Nawaz Noorbux juge également très grave que l’incident se soit déroulé sous le regard d’un ancien ministre et d’un ancien PPS qui, selon lui, semblaient amusés par la situation. Il regrette qu’à aucun moment ils ne soient intervenus pour défendre le droit de la presse à travailler librement, se demandant s’il ne s’agit pas d’«une culture de violence vis-à-vis des médias». Il estime par ailleurs que les journalistes ne sont visiblement pas suffisamment protégés lorsqu’ils couvrent des événements sensibles. Revenant sur l’incident devant la FCC, il s’interroge sur le rôle de la police. Il affirme avoir compris que la voiture du journaliste avait été bloquée et que celui-ci avait finalement pu quitter les lieux avec beaucoup de difficultés.

Il adresse également des critiques au commissaire de police, estimant que les services de renseignements devaient savoir à l’avance qu’une foule importante de partisans serait présente devant la FCC. Selon lui, même après les premiers incidents, aucun renfort n’a été envoyé pour protéger les journalistes et le public. «Sa bann dimounn la ti sirexsite e sertin ti mem sou linflians lalkol.» Pour Nawaz Noorbux, ces menaces constituent clairement une atteinte à la liberté de la presse. Il souligne qu’il est légitime de ne pas être d’accord avec un journaliste, mais que de telles pratiques sont inacceptables dans un pays qui se dit démocratique. Selon lui, il s’agit d’une atteinte très grave au travail des journalistes.

Le journaliste déplore également l’absence de réaction du MSM, qui, selon lui, n’a publié aucun communiqué pour condamner ces incidents. Il note que d’autres partis politiques ont pris position, mais regrette que le parti directement concerné ne l’ait pas fait. Concernant les mesures à prendre, il estime que la police doit avant tout assumer pleinement ses responsabilités. Il rappelle que des incidents impliquant différents partis politiques se sont déjà produits par le passé et considère que les forces de l’ordre peinent à gérer ce type de situation. «Mo poz mwa la kestyon, si sa zournalis ti agrese, ki sanla ti pu pran responsabilite ?», lance-t-il.
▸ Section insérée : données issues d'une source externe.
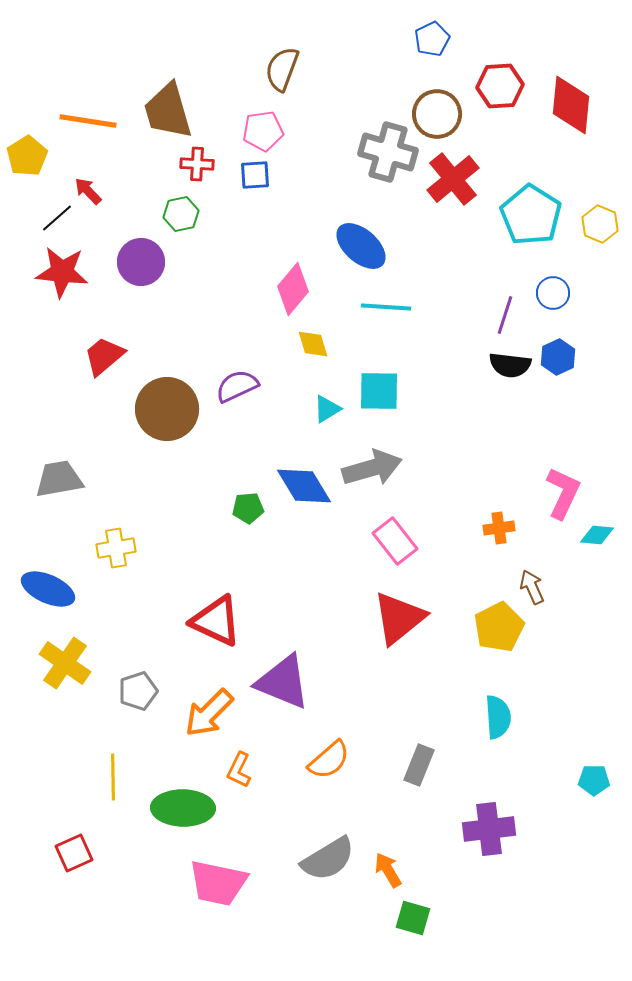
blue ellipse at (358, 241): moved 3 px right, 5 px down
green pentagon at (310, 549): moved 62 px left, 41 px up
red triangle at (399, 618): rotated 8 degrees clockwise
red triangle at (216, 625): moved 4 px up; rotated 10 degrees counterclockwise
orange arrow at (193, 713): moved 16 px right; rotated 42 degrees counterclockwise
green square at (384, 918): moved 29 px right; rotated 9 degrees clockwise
Au-delà de cet épisode, Nawaz Noorbux estime que la presse mauricienne est aujourd’hui confrontée à plusieurs défis majeurs, notamment ceux liés aux réseaux sociaux. Il dénonce les attaques personnelles et communales menées sous couvert de l’anonymat contre des journalistes. Il affirme avoir lui-même été associé à des trafiquants de drogue et accusé, à tort, de recevoir de l’argent de partis politiques. Selon lui, ces fausses accusations se poursuivent encore aujourd’hui. Il souligne également que le phénomène des fake news exerce une pression considérable sur les médias traditionnels.